START Passage shown

# Need idea on 6ft Planted Tank LED Lighting



## Geniouscrow (Jun 20, 2012)

Hi,
This is my first post in plantedtank.net . I am from Bangladesh. Planning to set a 6ft x 2ft x 2ft planted tank. as substrate i want to use minarelized substrate and pressurized CO2 system. But I am confused with the Lighting. At first I am think for MH but that is produce too much heat as well as intake a huge electricity. So i think about LED lighting. But in my country still LED light hood for planted aquarium not available. So I have to go for DIY hood. So please suggest me a guide line for making a DIY LED lighting system for my Tank.


----------



## dzega (Apr 22, 2013)

buy bunch of "plant growth blue" and "plant growth red" leds, buy driver/s and build chasis out of aluminium pipes. at least thats what im doing for trying out diy led effect on planth growth


----------



## dzega (Apr 22, 2013)

also you probably will need green or warm white leds for pleasant plant color to your eye.


----------



## Geniouscrow (Jun 20, 2012)

dzega said:


> buy bunch of "plant growth blue" and "plant growth red" leds, buy driver/s and build chasis out of aluminium pipes. at least thats what im doing for trying out diy led effect on planth growth


thanks for the info. but how many LED light I have to use? and which brand will be best?


----------



## Fishmommy (Feb 16, 2013)

On my 6ft tank I have a wooden canopy. Inside that I mounted 6 AH Supply 26 w LED bulbs and it looks awesome. My plants love it


Sent from my gadget using Trippytalk HD


----------



## thelub (Jan 4, 2013)

Welcome to the forum! Lots of great info around here.

http://www.buildmyled.com/ is a good place to start


----------



## Gilly (May 26, 2004)

I second that. I use buildmyled.com and really like them. Contact Nick there.. He will get you squared away

Gm

Sent from my SCH-I535 using Tapatalk 2


----------



## Mark Allred (May 3, 2013)

Check these out. I read you should upgrade to the Meanwell drivers.
http://www.aquastyleonline.com/


----------



## majorwoo (Dec 25, 2012)

Nothing against LED (as I've not done them) but I've had great success with DIY CFL - worth checking out.


----------

END Passage shown

▶ _Task description_
Reproduce verbatim the portion of the planted tank lighting thread between "http://www.aquastyleonline.com/" and "worth checking out.", inclusive.

START Information

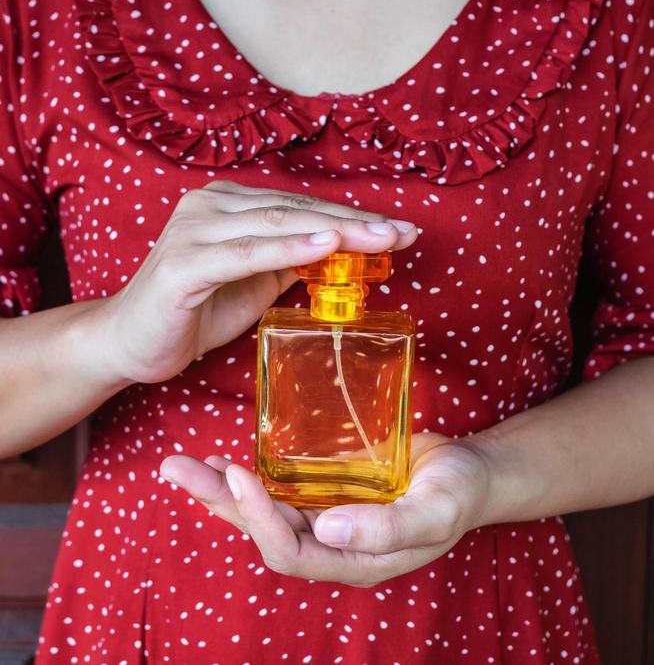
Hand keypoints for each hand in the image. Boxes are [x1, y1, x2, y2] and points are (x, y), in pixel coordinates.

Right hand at [93, 179, 417, 385]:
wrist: (127, 343)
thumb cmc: (191, 312)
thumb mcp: (253, 282)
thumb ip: (289, 261)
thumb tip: (343, 251)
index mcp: (228, 203)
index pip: (300, 206)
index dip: (352, 215)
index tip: (399, 229)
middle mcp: (209, 204)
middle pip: (296, 209)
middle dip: (355, 221)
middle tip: (403, 231)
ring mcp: (194, 230)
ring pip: (278, 224)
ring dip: (335, 230)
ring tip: (381, 237)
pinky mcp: (184, 263)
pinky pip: (247, 253)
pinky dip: (289, 249)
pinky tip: (326, 246)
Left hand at [158, 433, 491, 587]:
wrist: (471, 473)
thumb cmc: (459, 493)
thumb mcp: (435, 510)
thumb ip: (388, 527)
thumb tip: (329, 529)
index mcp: (354, 559)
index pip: (290, 550)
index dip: (259, 518)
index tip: (239, 474)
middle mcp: (331, 543)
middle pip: (262, 532)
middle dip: (218, 502)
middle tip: (176, 469)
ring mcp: (326, 517)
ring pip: (263, 510)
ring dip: (221, 490)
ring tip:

END Information

▶ _Result_
http://www.aquastyleonline.com/


----------



## majorwoo (Dec 25, 2012)

Nothing against LED (as I've not done them) but I've had great success with DIY CFL - worth checking out.